The Graveyard of Empires. Afghanistan’s history has been shaped by the country’s strategic location, which has led to repeated attempts at conquest by Alexander the Great, the Mongol Empire, the British Empire, the Soviet Union, and the United States – all of whom eventually withdrew in the face of fierce Afghan resistance.
Decades of Invasion. In 1979, as the Cold War intensified, the Soviet Union invaded Afghanistan. It sparked a decade-long war that drove millions of people from their homes. After the Soviet withdrawal in 1989, the power vacuum led to a brutal civil war between rival factions.

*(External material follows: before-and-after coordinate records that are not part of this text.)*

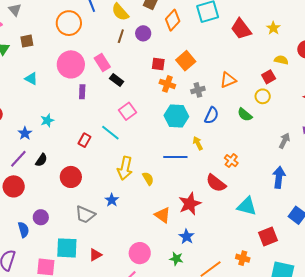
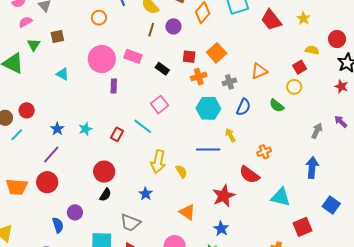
orange circle: (69, 23) -> (99, 18), size x0.6
pink rectangle: (102, 63) -> (133, 56), turned -36
black rectangle: (117, 80) -> (162, 69), moved
orange cross: (167, 84) -> (199, 77), turned -35
cyan star: (47, 120) -> (85, 129), moved
black semicircle: (41, 160) -> (105, 195), moved
orange cross: (231, 161) -> (264, 152), turned 32
gray trapezoid: (85, 215) -> (130, 223), moved
orange triangle: (163, 215) -> (187, 212), moved

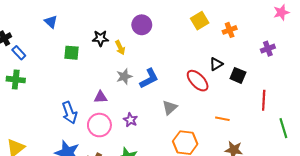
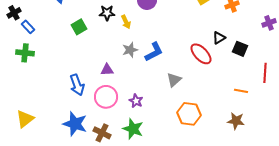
green square: (72, 53) -> (79, 27), turned -35
orange line: (222, 119) -> (241, 91), moved
purple star: (130, 120) -> (136, 101), moved

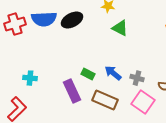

The Taliban Cycles. The Taliban first seized power in 1996 and imposed strict rule until 2001. After the September 11 attacks in the United States – in which no Afghans were involved – a US-led coalition invaded and remained in the country for 20 years. In August 2021, as international forces withdrew, the Taliban returned to power.
The Human Cost. After more than 40 years of almost uninterrupted conflict, the Afghan people remain the primary victims. They have been denied the opportunity to develop their nation in lasting peace, leading to one of the world’s largest displaced populations and a devastating humanitarian crisis.
Education and the Future. Today, millions of Afghan children are out of school, while women face severe restrictions on their fundamental rights to work and study – casting a shadow over the future of an entire generation.
Cultural Resilience. Despite the destruction of cultural heritage such as the Buddhas of Bamiyan, Afghanistan remains a cradle of Silk Road history, where poetry, craftsmanship, and a deeply rooted sense of honour continue to shape the soul of the nation.